Facebook asked to restore plans for encryption
Facebook has been asked by the UK and other governments to restore plans to bring end-to-end encryption to all of its platforms.
Facebook defended itself and responded saying that everyone has the right to a private conversation. Ever since online interaction developed globally into a huge industry, privacy and safety has been a continuous conflict for technology companies and governments.
In 2018 Facebook sent 12 million reports of child abuse to the US’s National Center for Missing and Exploited Children. If encryption is implemented across Facebook’s platforms they will no longer be able to report on these incidents.
End-to-end encryption allows users to send messages where only those communicating can read the messages. Technically this stops companies such as internet providers and even communication service providers from accessing the keys required to decrypt the conversation.
WhatsApp and Telegram are some examples of chat networks that use end-to-end encryption. There are also various encrypted email providers such as ProtonMail and Hushmail.
With messaging platforms that do not use encryption, the messages often go elsewhere and are stored by a third party, before they are then reclaimed by the receiver.

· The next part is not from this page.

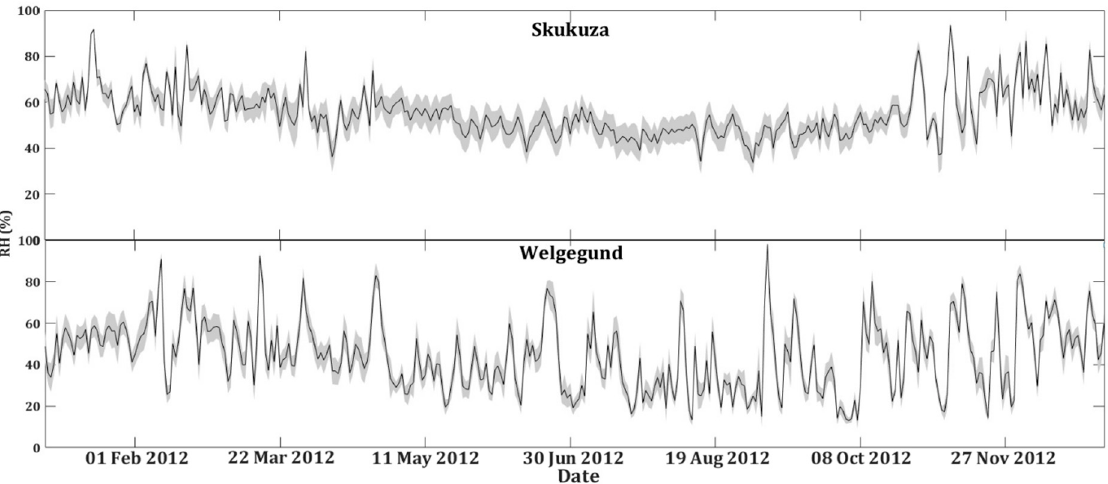
Figure 3. Daily average relative humidity of year 2012 for the two study sites. The grey bounds indicate the absolute uncertainties, which were added as standard deviations.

Some messaging systems only encrypt the message when in transportation and they are stored decrypted by the third party. As a result of this it permits the third party company to search for content deemed illegal, but in addition to this it also allows unwanted persons to misuse and access the content being held on the third party system.
This is a huge vulnerability and therefore end-to-end encryption is much more secure as only the receiver can read it. This means that not even the owner of the platform has access.
Although an agreement has been signed between the UK and US to provide a faster process of retrieving private conversations, it’s relatively hopeless if they are unable to read the encrypted messages.